■ CONSIGNA:
Del fragmento sobre religión y laicidad, enumera los rasgos de las religiones que forman la serie que termina en «etcétera».

■ FRAGMENTO CITADO:
________

Las religiones han sido siempre empresas para incidir sobre los otros, capturar conciencias y establecer normas de conducta. Colonización, violencia, disciplinamiento, intolerancia, etcétera, han sido -y son- rasgos que deben ser situados dentro de cualquier interpretación. Las religiones también nos han legado el miedo, la culpa, el temor a disentir y a no pensar lo correcto, en fin, el pensamiento amordazado.
Del mismo modo, las religiones son sistemas morales. Max Weber estudió cómo la ética protestante -en tanto sistema de ideas- habilitó la emergencia del capitalismo tal como lo conocemos en Occidente.
Los vínculos entre el cristianismo y la moral contemporánea son indisociables, y eso fue lo que Rodó reivindicó hace más de un siglo en su polémica sobre el retiro de los crucifijos de los hospitales públicos. Por lo tanto, es verdad que la laicidad no puede ser entendida como la negación de lo religioso. De hecho, el proceso secularizador ha transformado radicalmente a las religiones, y en buena medida hay que admitir que muchas éticas sociales que amparan la equidad, la solidaridad y la emancipación tienen un origen religioso. La propia política no podría entenderse sin este impulso.

________

■ DATOS PROPORCIONADOS:
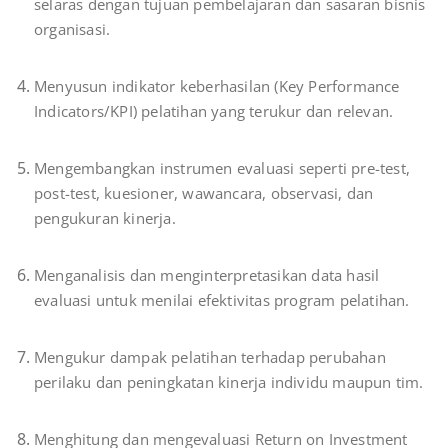
selaras dengan tujuan pembelajaran dan sasaran bisnis
organisasi.
Menyusun indikator keberhasilan (Key Performance
Indicators/KPI) pelatihan yang terukur dan relevan.
Mengembangkan instrumen evaluasi seperti pre-test,
post-test, kuesioner, wawancara, observasi, dan
pengukuran kinerja.
Menganalisis dan menginterpretasikan data hasil
evaluasi untuk menilai efektivitas program pelatihan.
Mengukur dampak pelatihan terhadap perubahan
perilaku dan peningkatan kinerja individu maupun tim.
Menghitung dan mengevaluasi Return on Investment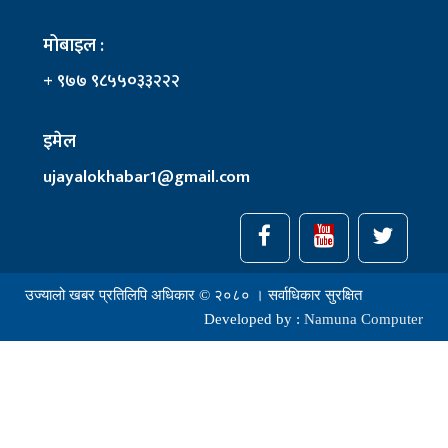
मोबाइल :
+ ९७७ ९८५५०३३२२२
इमेल
ujayalokhabar1@gmail.com
उज्यालो खबर प्रतिलिपि अधिकार © २०८० । सर्वाधिकार सुरक्षित
Developed by :
Namuna Computer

________

■ RESPUESTA:
- Colonización
- Violencia
- Disciplinamiento
- Intolerancia